> _Textabschnitt_
^^^^
Es sind vor allem die drastisch gestiegenen Energiepreise, die den Leuten zu schaffen machen. Klaus Müller, Präsident der Bundesnetzagentur, warnte kürzlich vor einer Verdreifachung der Heizkosten. Andere Experten halten es sogar für denkbar, dass private Haushalte und Unternehmen schon bald fünfmal soviel für Heizung und Warmwasser bezahlen müssen wie bisher. „Die Leute werden in den kommenden Wochen die Vorschreibungen für ihre neuen Abschlagzahlungen bekommen. Das wird ungemütlich“, sagt ein alter SPD-Fahrensmann. Er sagt: „Es sind immer die kleinen Leute, die alles bezahlen müssen. Deshalb sind sie eigentlich die großen Leute.“ Die SPD würden die aufziehenden Verwerfungen besonders treffen, ist der frühere Politiker überzeugt. Er sagt immer noch „meine Partei“, will seinen Namen aber nicht in der Zeitung lesen: „Die SPD war bisher auch die Partei der Kleinunternehmer und Handwerker. Heute stelle ich bei vielen eine große politische Vereinsamung fest. Die Sozen müssen etwas tun.“

Abhängigkeit vom russischen Gas, Ausstieg aus Kohle und Atom

Deutschland ist von der weltweiten Energiekrise besonders betroffen. Die Explosion der Preise kommt mitten in die Energiewende, die noch unter Rot-Grün um die Jahrtausendwende eingeleitet wurde. Heute sagt der SPD-Veteran: „Wir hätten die Energiewende nicht gemacht, wenn wir gleichzeitig aus Kohle, Kernenergie und Gas aussteigen hätten müssen.“

Die aktuelle Bundesregierung versucht, mit hektischem Bemühen das Schlimmste zu verhindern. Am Freitag wurde der deutsche Ableger des russischen Ölkonzerns Rosneft verstaatlicht, wie schon zuvor der Gaslieferant Gazprom Germania, das jetzt SEFE heißt.  Auch eine Verstaatlichung des Gashändlers Uniper wird erwogen. Der Konzern hat bereits Milliarden an Staatshilfen verschlungen. Dazu gibt es laufend Ankündigungen von milliardenschweren „Entlastungspaketen“.
^^^^
> _Vorliegendes Material_
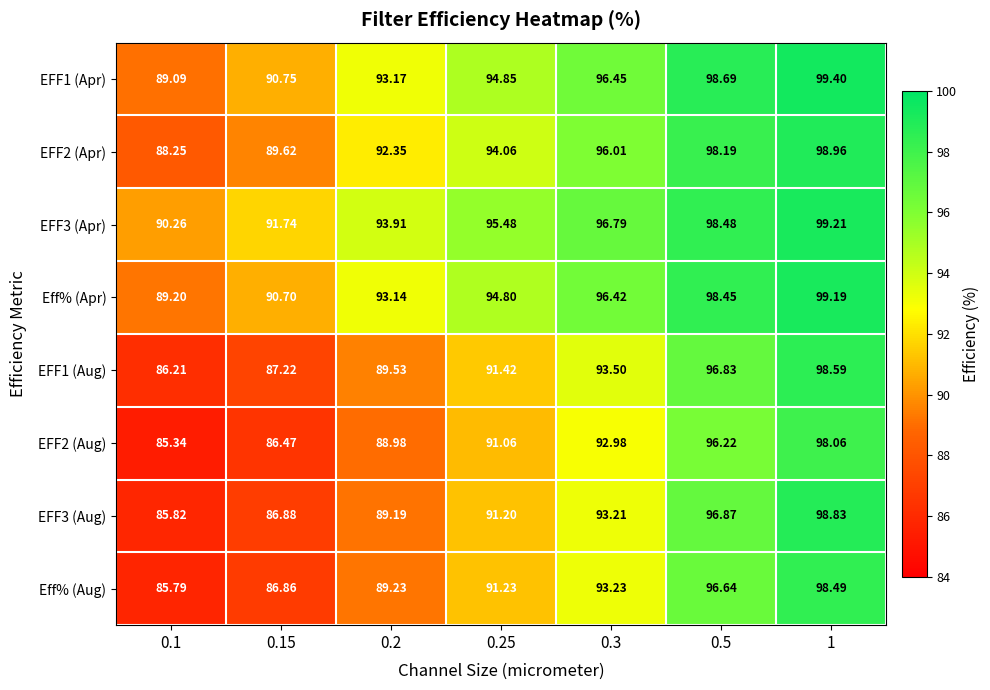

Rank the series by their maximum value, from highest to lowest.

EFF1 (Apr), EFF3 (Apr), Eff% (Apr), EFF2 (Apr), EFF3 (Aug), EFF1 (Aug), Eff% (Aug), EFF2 (Aug)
^^^^
> _Aufgabenstellung_
1. Vor welcher Entwicklung der Heizkosten hat Klaus Müller laut dem Text über die Energiepreise kürzlich gewarnt?
2. Führe den Text über die Energiepreise im Anschluss an seinen letzten Satz weiter.

> _Antworten_
1. Vor einer Verdreifachung der Heizkosten.

2.
Doch trotz dieser Maßnahmen bleibt unklar, woher Deutschland künftig seine Energie beziehen wird. Man werde vollständig aus dem russischen Gas aussteigen, haben Bundeskanzler Scholz und Wirtschaftsminister Habeck kürzlich angekündigt. Ersetzt werden soll das Gas, das bis vor kurzem noch zu 70 Prozent aus Russland kam, durch Importe aus Katar, Kanada oder den USA. Doch Katar und Kanada haben bereits erklärt, nicht kurzfristig liefern zu können. Die Hersteller von Flüssiggas (LNG) in den USA haben laut einem Bericht der Financial Times ebenfalls abgewunken: Europa habe keine LNG-Häfen, die Wiedervergasungskapazität fehle ebenso wie die Pipeline-Infrastruktur. Selbst wenn es gelänge, einige Ladungen nach Europa zu bringen, sei nicht klar, was damit geschehen könne, so ein Händler. Das Problem dürfte sich verschärfen: Aktuell sind die Gaspreise auf den internationalen Märkten zwar etwas gesunken. Sie haben sich jedoch auf dem dreifachen Niveau eingependelt. Wenn es so bleibt, droht vielen Konsumenten und Unternehmen in Deutschland eine harte Zeit. Nach allgemeiner Einschätzung ist die Befüllung der Gasspeicher, die zum großen Teil noch mit russischem Gas erfolgte, für diesen Winter ausreichend. Doch was kommt dann?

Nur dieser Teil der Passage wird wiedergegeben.